Bij de decentralisatie van de verantwoordelijkheid van de steunpunten naar provincies maakten IPO en de minister van OCW afspraken. Die afspraken kregen nog een nadere uitwerking in een gezamenlijke brief van de Rijksdienst voor het Cultureel Erfgoed en de steunpunten aan de colleges van B&W van de Nederlandse gemeenten van 21 oktober 2010. In bijlage 3 van deze rapportage staat een overzicht van de gemaakte afspraken. We vroegen provincies en steunpunten of de afspraken zijn nagekomen, zowel praktisch/procesmatig als inhoudelijk. Uit de resultaten van ons onderzoek overheerst het beeld dat de afspraken inderdaad voor het overgrote deel zijn nagekomen.

Een aantal terugkerende uitzonderingen is:

 De positie van RCE: de afspraken over de taakverdeling tussen het steunpunt en de

Rijksdienst voor het Cultureel Erfgoed blijken terugkijkend niet afdoende te zijn geweest. In de praktijk is dit zichtbaar door soms een overlap in werkzaamheden tussen steunpunt en Rijksdienst en een tekort aan afstemming over taken en werkzaamheden tussen beide.

 Afgesproken is dat steunpunten en RCE zich via de secretaris van monumentencommissies inzetten om informatie over erfgoedbeleid aan commissies door te spelen en deskundigheid waar nodig te vergroten. Aan deze afspraak wordt in de praktijk niet altijd uitvoering gegeven.

RCE heeft wel een cursus voor monumentencommissies opgezet en die met afzonderlijke steunpunten gegeven.

 Provincies vinden dat de steunpunten hun rol meer kunnen pakken op (nieuwe) onderwerpen als herbestemming en cultuurhistorie in ruimtelijke ontwikkeling.

2.3 Invulling provinciale aansturing

Perspectief provincies

Met de decentralisatie kregen provincies de volle verantwoordelijkheid voor de aansturing van de steunpunten. De vraag is hoe zij die rol hebben ingevuld.
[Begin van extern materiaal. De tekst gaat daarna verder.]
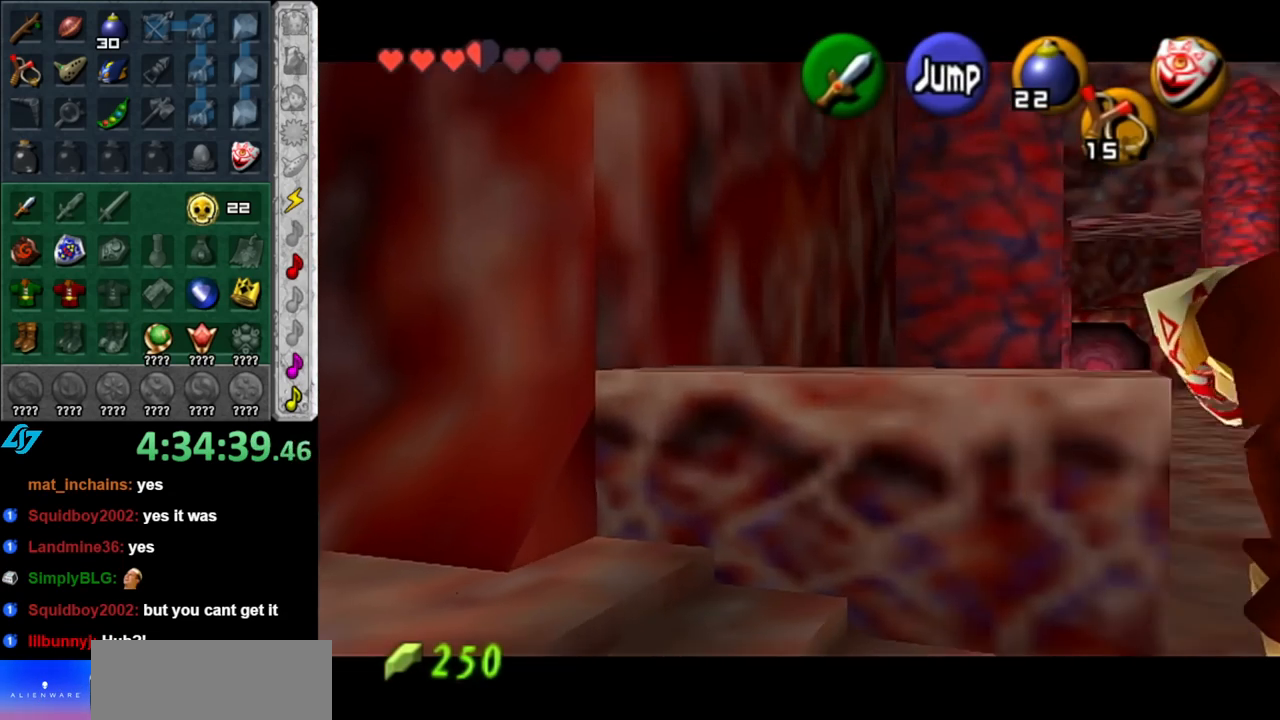
{"buttons": [], "left_stick": "up", "right_stick": "center", "events": [[100, "left_stick", "up-right"], [317, "left_stick", "up"]]}
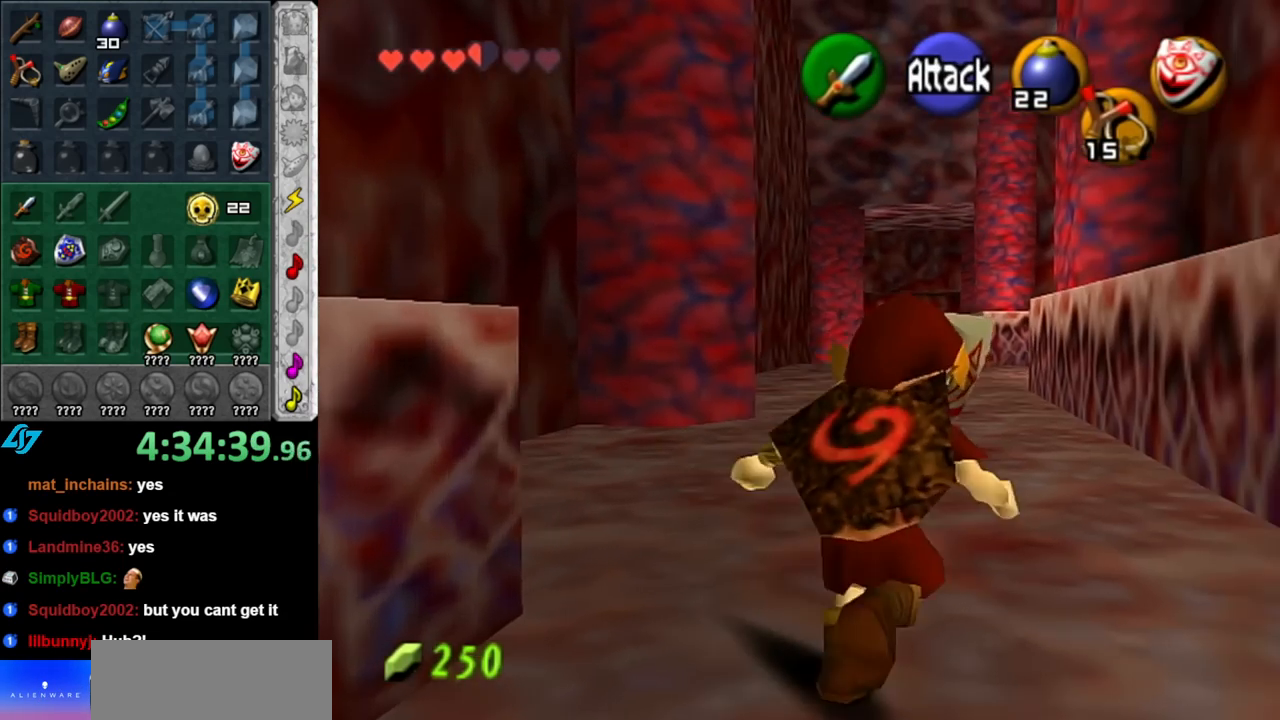
{"buttons": [], "left_stick": "center", "right_stick": "center", "events": [[100, "A", "down"], [217, "A", "up"], [283, "A", "down"], [400, "A", "up"], [467, "left_stick", "center"]]}
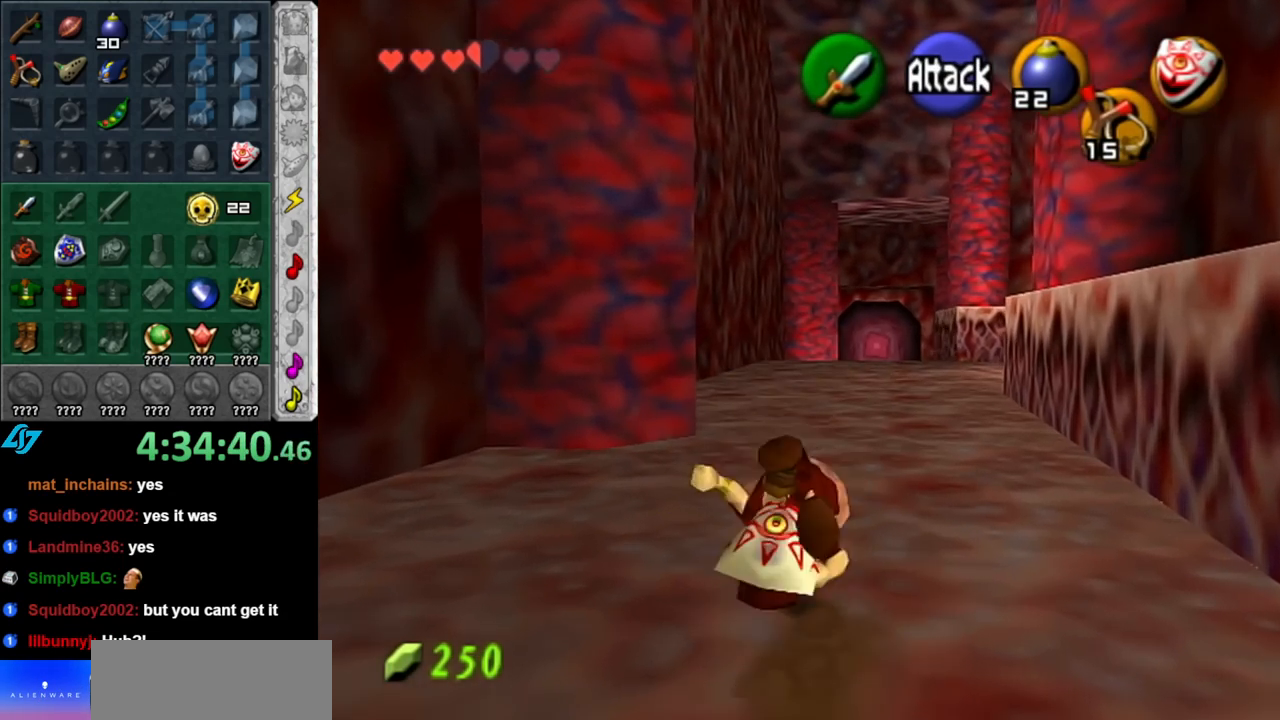
{"buttons": ["L1"], "left_stick": "down", "right_stick": "center", "events": [[67, "left_stick", "down"], [317, "A", "down"], [433, "L1", "down"], [500, "A", "up"]]}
Uit ons onderzoek blijkt dat alle provincies meerjarige of jaarlijkse afspraken maken met de steunpunten (of de moederorganisaties waar het steunpunt onderdeel van uitmaakt) en verwachten dat de steunpunten (of de moederorganisaties) deze afspraken inhoudelijk en financieel jaarlijks verantwoorden. De provincies geven aan dat de decentralisatie het mogelijk maakt om meer gerichte afspraken te maken met het steunpunt. Met meer gericht bedoelt de provincie dat de afspraken in grotere mate voortvloeien uit het provinciaal erfgoed- en cultuurbeleid en meer rekening houden met de specifieke kenmerken van de provincie.

Overigens geldt dit niet voor alle provincies. De geïnterviewden stellen dat de provincies die voor 2009 actief en ambitieus waren in de aansturing van het steunpunt, dit zijn blijven doen. Andere provincies beperken hun aansturing tot afspraken over de bij de decentralisatie vastgestelde basistaken. Bij het laatste valt nog op dat enkele provincies aangeven dat de overeenkomst tussen IPO en OCW ook te veel als een blauwdruk kan worden gezien, die weinig ruimte biedt voor een eigen onderscheidend provinciaal profiel.

Noot 1 Afspraken inzake decentralisatie regionale steunfunctie Monumentenzorg en Archeologie 2009-2012.

(9)

Het contact tussen provincie en steunpunt is in de meeste provincies intensief en bestaat uit een periodiek ambtelijk en bestuurlijk overleg (het laatste soms alleen met de moederorganisatie).

Aanvullend daaraan hebben steunpunten vaak aanvullend ambtelijk contact met verschillende afdelingen (cultuur, ruimtelijke ordening etc.). Provinciale ambtenaren participeren ook in bijeenkomsten die de steunpunten organiseren, maar ook hier geldt, de ene provincie is hierin actiever/besteedt hier meer tijd aan dan de andere provincie.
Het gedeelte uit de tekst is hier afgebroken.